> _PROVIDED MATERIAL_
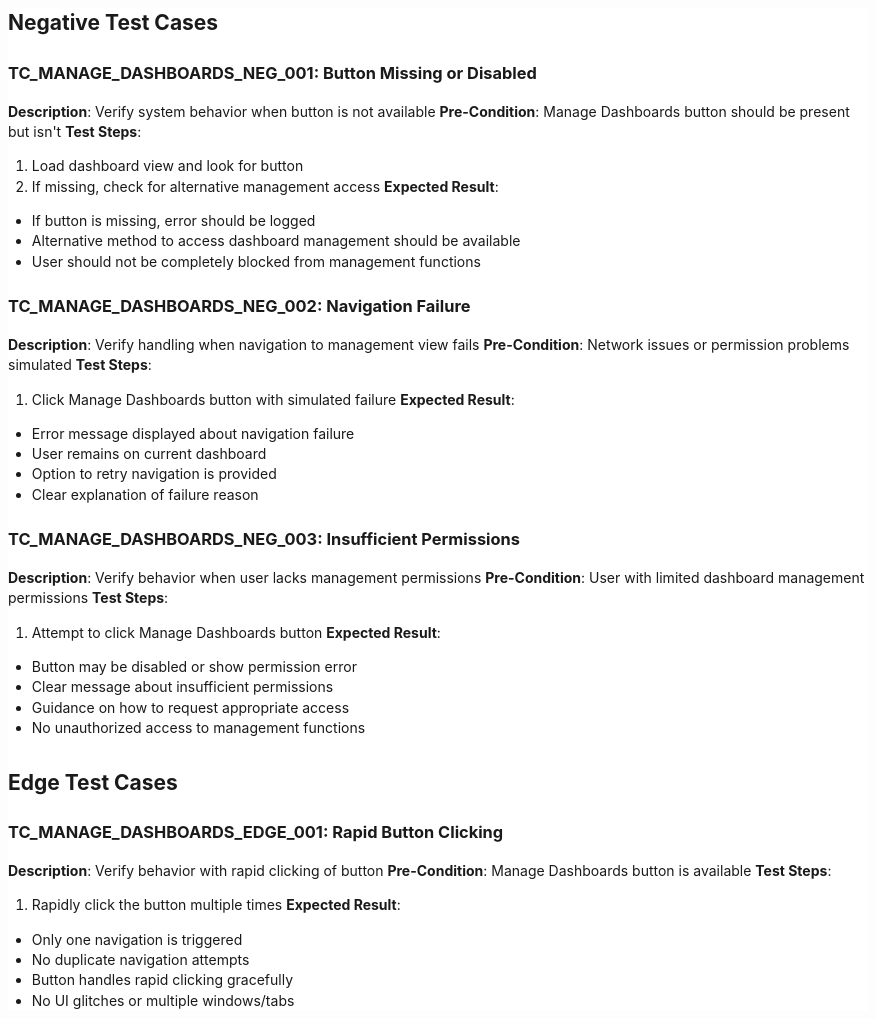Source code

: ## Negative Test Cases

### TC_MANAGE_DASHBOARDS_NEG_001: Button Missing or Disabled
**Description**: Verify system behavior when button is not available
**Pre-Condition**: Manage Dashboards button should be present but isn't
**Test Steps**:
1. Load dashboard view and look for button
2. If missing, check for alternative management access
**Expected Result**:
- If button is missing, error should be logged
- Alternative method to access dashboard management should be available
- User should not be completely blocked from management functions

### TC_MANAGE_DASHBOARDS_NEG_002: Navigation Failure
**Description**: Verify handling when navigation to management view fails
**Pre-Condition**: Network issues or permission problems simulated
**Test Steps**:
1. Click Manage Dashboards button with simulated failure
**Expected Result**:
- Error message displayed about navigation failure
- User remains on current dashboard
- Option to retry navigation is provided
- Clear explanation of failure reason

### TC_MANAGE_DASHBOARDS_NEG_003: Insufficient Permissions
**Description**: Verify behavior when user lacks management permissions
**Pre-Condition**: User with limited dashboard management permissions
**Test Steps**:
1. Attempt to click Manage Dashboards button
**Expected Result**:
- Button may be disabled or show permission error
- Clear message about insufficient permissions
- Guidance on how to request appropriate access
- No unauthorized access to management functions

## Edge Test Cases

### TC_MANAGE_DASHBOARDS_EDGE_001: Rapid Button Clicking
**Description**: Verify behavior with rapid clicking of button
**Pre-Condition**: Manage Dashboards button is available
**Test Steps**:
1. Rapidly click the button multiple times
**Expected Result**:
- Only one navigation is triggered
- No duplicate navigation attempts
- Button handles rapid clicking gracefully
- No UI glitches or multiple windows/tabs
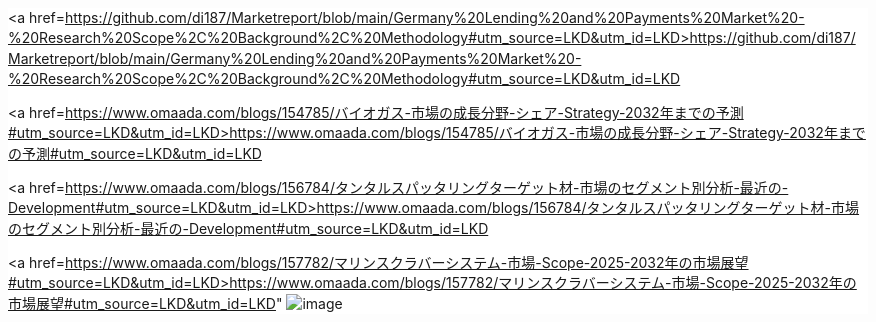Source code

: <a href=https://github.com/di187/Marketreport/blob/main/Germany%20Lending%20and%20Payments%20Market%20-%20Research%20Scope%2C%20Background%2C%20Methodology#utm_source=LKD&utm_id=LKD>https://github.com/di187/Marketreport/blob/main/Germany%20Lending%20and%20Payments%20Market%20-%20Research%20Scope%2C%20Background%2C%20Methodology#utm_source=LKD&utm_id=LKD</a>

<a href=https://www.omaada.com/blogs/154785/バイオガス-市場の成長分野-シェア-Strategy-2032年までの予測#utm_source=LKD&utm_id=LKD>https://www.omaada.com/blogs/154785/バイオガス-市場の成長分野-シェア-Strategy-2032年までの予測#utm_source=LKD&utm_id=LKD</a>

<a href=https://www.omaada.com/blogs/156784/タンタルスパッタリングターゲット材-市場のセグメント別分析-最近の-Development#utm_source=LKD&utm_id=LKD>https://www.omaada.com/blogs/156784/タンタルスパッタリングターゲット材-市場のセグメント別分析-最近の-Development#utm_source=LKD&utm_id=LKD</a>

<a href=https://www.omaada.com/blogs/157782/マリンスクラバーシステム-市場-Scope-2025-2032年の市場展望#utm_source=LKD&utm_id=LKD>https://www.omaada.com/blogs/157782/マリンスクラバーシステム-市場-Scope-2025-2032年の市場展望#utm_source=LKD&utm_id=LKD</a>"
![image](https://github.com/user-attachments/assets/4cf2f5ae-2cb1-4ee4-89ee-65d5dca90003)
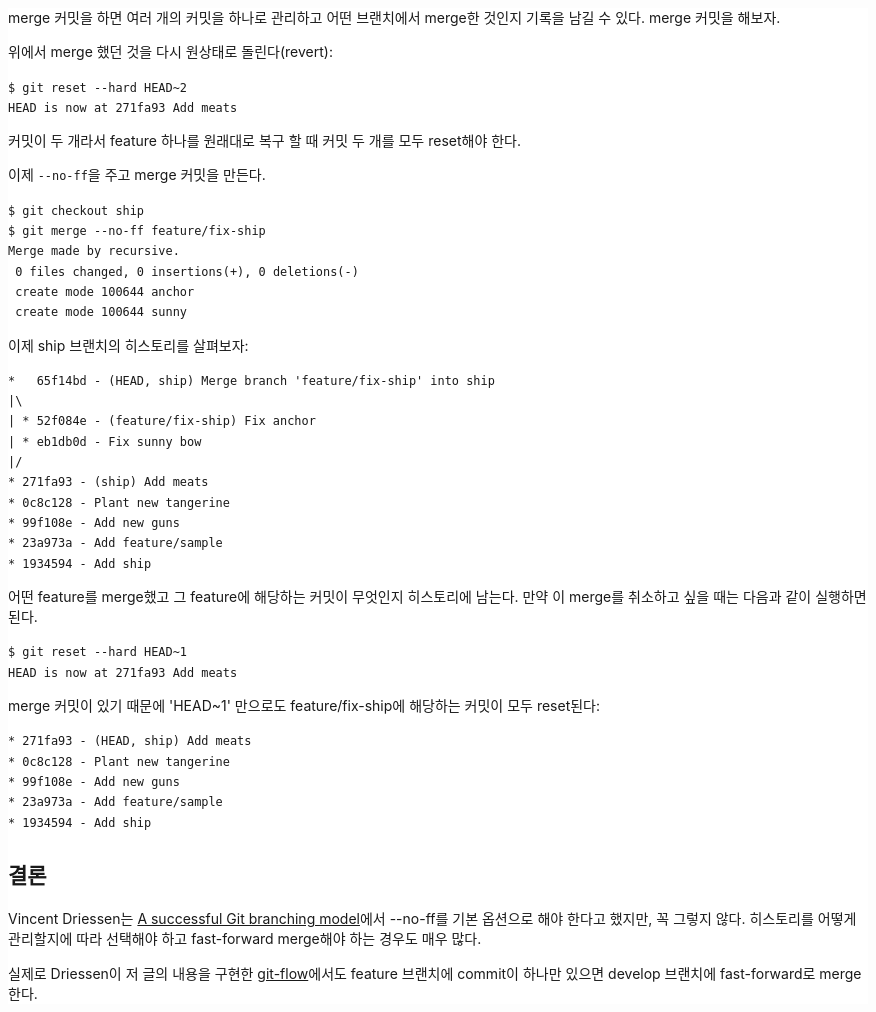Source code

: merge 커밋을 하면 여러 개의 커밋을 하나로 관리하고 어떤 브랜치에서 merge한 것인지 기록을 남길 수 있다. merge 커밋을 해보자.

위에서 merge 했던 것을 다시 원상태로 돌린다(revert):

    $ git reset --hard HEAD~2
    HEAD is now at 271fa93 Add meats

커밋이 두 개라서 feature 하나를 원래대로 복구 할 때 커밋 두 개를 모두 reset해야 한다.

이제 `--no-ff`을 주고 merge 커밋을 만든다.

    $ git checkout ship
    $ git merge --no-ff feature/fix-ship
    Merge made by recursive.
     0 files changed, 0 insertions(+), 0 deletions(-)
     create mode 100644 anchor
     create mode 100644 sunny

이제 ship 브랜치의 히스토리를 살펴보자:

    *   65f14bd - (HEAD, ship) Merge branch 'feature/fix-ship' into ship
    |\  
    | * 52f084e - (feature/fix-ship) Fix anchor
    | * eb1db0d - Fix sunny bow
    |/ 
    * 271fa93 - (ship) Add meats
    * 0c8c128 - Plant new tangerine
    * 99f108e - Add new guns
    * 23a973a - Add feature/sample
    * 1934594 - Add ship

어떤 feature를 merge했고 그 feature에 해당하는 커밋이 무엇인지 히스토리에 남는다. 만약 이 merge를 취소하고 싶을 때는 다음과 같이 실행하면 된다.

    $ git reset --hard HEAD~1
    HEAD is now at 271fa93 Add meats

merge 커밋이 있기 때문에 'HEAD~1' 만으로도 feature/fix-ship에 해당하는 커밋이 모두 reset된다:

    * 271fa93 - (HEAD, ship) Add meats
    * 0c8c128 - Plant new tangerine
    * 99f108e - Add new guns
    * 23a973a - Add feature/sample
    * 1934594 - Add ship

## 결론

Vincent Driessen는 [A successful Git branching model][git-flow-post]에서 --no-ff를 기본 옵션으로 해야 한다고 했지만, 꼭 그렇지 않다. 히스토리를 어떻게 관리할지에 따라 선택해야 하고 fast-forward merge해야 하는 경우도 매우 많다.

실제로 Driessen이 저 글의 내용을 구현한 [git-flow][]에서도 feature 브랜치에 commit이 하나만 있으면 develop 브랜치에 fast-forward로 merge한다.

[progit]: http://dogfeet.github.com/articles/2011/progit.html
[git-flow-post]: http://dogfeet.github.com/articles/2011/a-successful-git-branching-model.html
[git-flow]: https://github.com/nvie/gitflow
[Visual git guide]: http://marklodato.github.com/visual-git-guide/index-ko.html


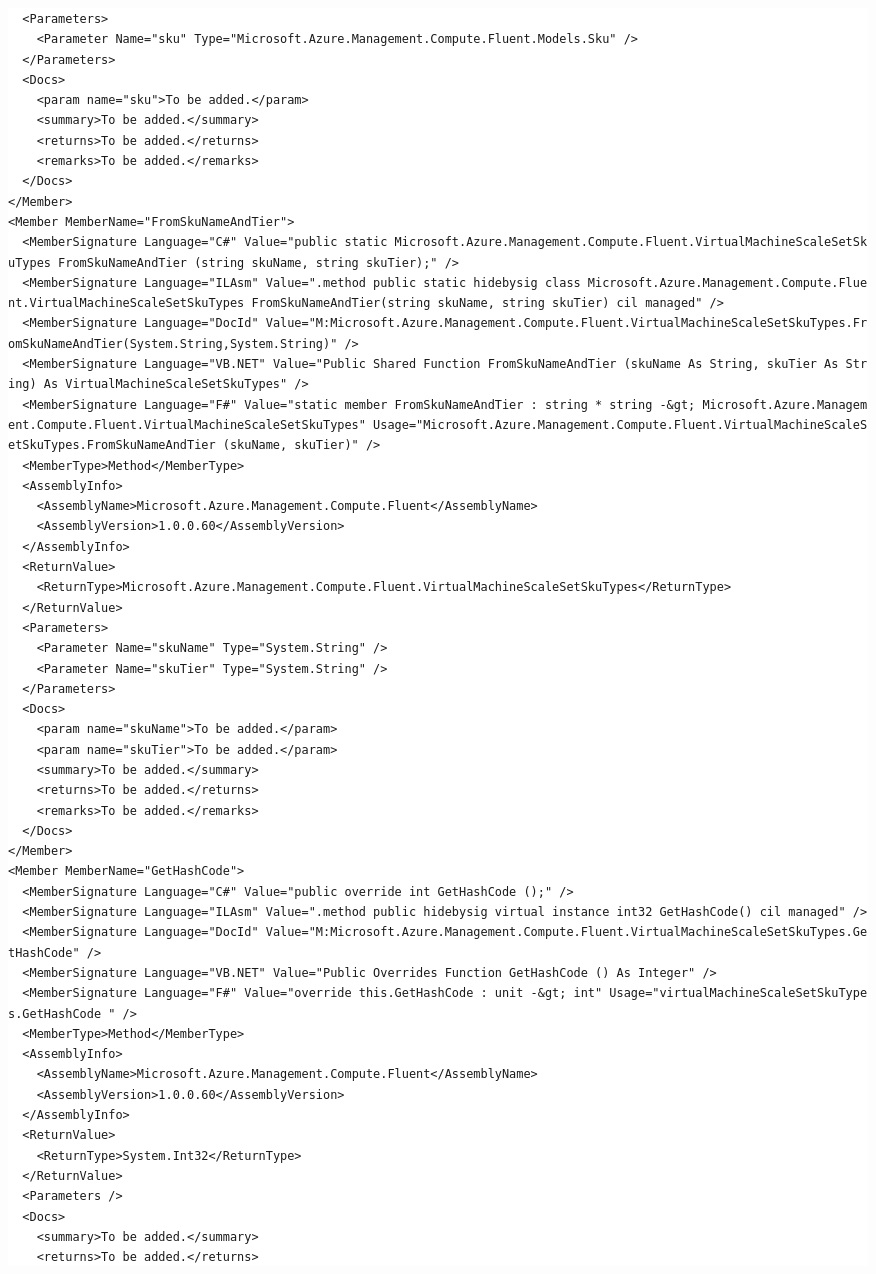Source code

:       <Parameters>
        <Parameter Name="sku" Type="Microsoft.Azure.Management.Compute.Fluent.Models.Sku" />
      </Parameters>
      <Docs>
        <param name="sku">To be added.</param>
        <summary>To be added.</summary>
        <returns>To be added.</returns>
        <remarks>To be added.</remarks>
      </Docs>
    </Member>
    <Member MemberName="FromSkuNameAndTier">
      <MemberSignature Language="C#" Value="public static Microsoft.Azure.Management.Compute.Fluent.VirtualMachineScaleSetSkuTypes FromSkuNameAndTier (string skuName, string skuTier);" />
      <MemberSignature Language="ILAsm" Value=".method public static hidebysig class Microsoft.Azure.Management.Compute.Fluent.VirtualMachineScaleSetSkuTypes FromSkuNameAndTier(string skuName, string skuTier) cil managed" />
      <MemberSignature Language="DocId" Value="M:Microsoft.Azure.Management.Compute.Fluent.VirtualMachineScaleSetSkuTypes.FromSkuNameAndTier(System.String,System.String)" />
      <MemberSignature Language="VB.NET" Value="Public Shared Function FromSkuNameAndTier (skuName As String, skuTier As String) As VirtualMachineScaleSetSkuTypes" />
      <MemberSignature Language="F#" Value="static member FromSkuNameAndTier : string * string -&gt; Microsoft.Azure.Management.Compute.Fluent.VirtualMachineScaleSetSkuTypes" Usage="Microsoft.Azure.Management.Compute.Fluent.VirtualMachineScaleSetSkuTypes.FromSkuNameAndTier (skuName, skuTier)" />
      <MemberType>Method</MemberType>
      <AssemblyInfo>
        <AssemblyName>Microsoft.Azure.Management.Compute.Fluent</AssemblyName>
        <AssemblyVersion>1.0.0.60</AssemblyVersion>
      </AssemblyInfo>
      <ReturnValue>
        <ReturnType>Microsoft.Azure.Management.Compute.Fluent.VirtualMachineScaleSetSkuTypes</ReturnType>
      </ReturnValue>
      <Parameters>
        <Parameter Name="skuName" Type="System.String" />
        <Parameter Name="skuTier" Type="System.String" />
      </Parameters>
      <Docs>
        <param name="skuName">To be added.</param>
        <param name="skuTier">To be added.</param>
        <summary>To be added.</summary>
        <returns>To be added.</returns>
        <remarks>To be added.</remarks>
      </Docs>
    </Member>
    <Member MemberName="GetHashCode">
      <MemberSignature Language="C#" Value="public override int GetHashCode ();" />
      <MemberSignature Language="ILAsm" Value=".method public hidebysig virtual instance int32 GetHashCode() cil managed" />
      <MemberSignature Language="DocId" Value="M:Microsoft.Azure.Management.Compute.Fluent.VirtualMachineScaleSetSkuTypes.GetHashCode" />
      <MemberSignature Language="VB.NET" Value="Public Overrides Function GetHashCode () As Integer" />
      <MemberSignature Language="F#" Value="override this.GetHashCode : unit -&gt; int" Usage="virtualMachineScaleSetSkuTypes.GetHashCode " />
      <MemberType>Method</MemberType>
      <AssemblyInfo>
        <AssemblyName>Microsoft.Azure.Management.Compute.Fluent</AssemblyName>
        <AssemblyVersion>1.0.0.60</AssemblyVersion>
      </AssemblyInfo>
      <ReturnValue>
        <ReturnType>System.Int32</ReturnType>
      </ReturnValue>
      <Parameters />
      <Docs>
        <summary>To be added.</summary>
        <returns>To be added.</returns>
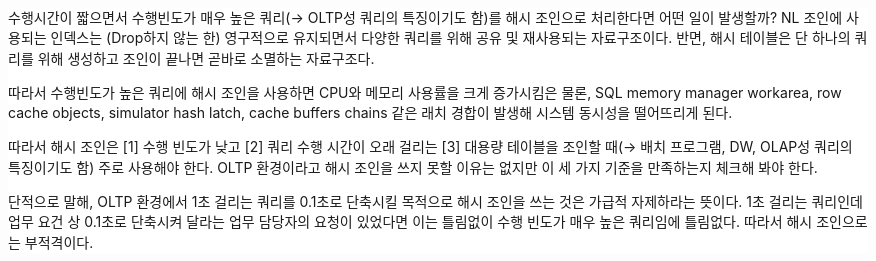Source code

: 수행시간이 짧으면서 수행빈도가 매우 높은 쿼리(→ OLTP성 쿼리의 특징이기도 함)를 해시 조인으로 처리한다면 어떤 일이 발생할까?
NL 조인에 사용되는 인덱스는 (Drop하지 않는 한) 영구적으로 유지되면서 다양한 쿼리를 위해 공유 및 재사용되는 자료구조이다.
반면, 해시 테이블은 단 하나의 쿼리를 위해 생성하고 조인이 끝나면 곧바로 소멸하는 자료구조다.

따라서 수행빈도가 높은 쿼리에 해시 조인을 사용하면 CPU와 메모리 사용률을 크게 증가시킴은 물론, SQL memory manager workarea, row cache objects, simulator hash latch,
cache buffers chains 같은 래치 경합이 발생해 시스템 동시성을 떨어뜨리게 된다.

따라서 해시 조인은 [1] 수행 빈도가 낮고 [2] 쿼리 수행 시간이 오래 걸리는 [3] 대용량 테이블을 조인할 때(→ 배치 프로그램, DW, OLAP성 쿼리의 특징이기도 함) 주로 사용해야 한다.
OLTP 환경이라고 해시 조인을 쓰지 못할 이유는 없지만 이 세 가지 기준을 만족하는지 체크해 봐야 한다.

단적으로 말해, OLTP 환경에서 1초 걸리는 쿼리를 0.1초로 단축시킬 목적으로 해시 조인을 쓰는 것은 가급적 자제하라는 뜻이다.
1초 걸리는 쿼리인데 업무 요건 상 0.1초로 단축시켜 달라는 업무 담당자의 요청이 있었다면 이는 틀림없이 수행 빈도가 매우 높은 쿼리임에 틀림없다. 따라서 해시 조인으로는 부적격이다.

> _EXERCISE_
Find the lines above that hold "수행빈도가", then copy each of them.

> _ANSWER TO THIS TASK_
: 수행시간이 짧으면서 수행빈도가 매우 높은 쿼리(→ OLTP성 쿼리의 특징이기도 함)를 해시 조인으로 처리한다면 어떤 일이 발생할까?
따라서 수행빈도가 높은 쿼리에 해시 조인을 사용하면 CPU와 메모리 사용률을 크게 증가시킴은 물론, SQL memory manager workarea, row cache objects, simulator hash latch,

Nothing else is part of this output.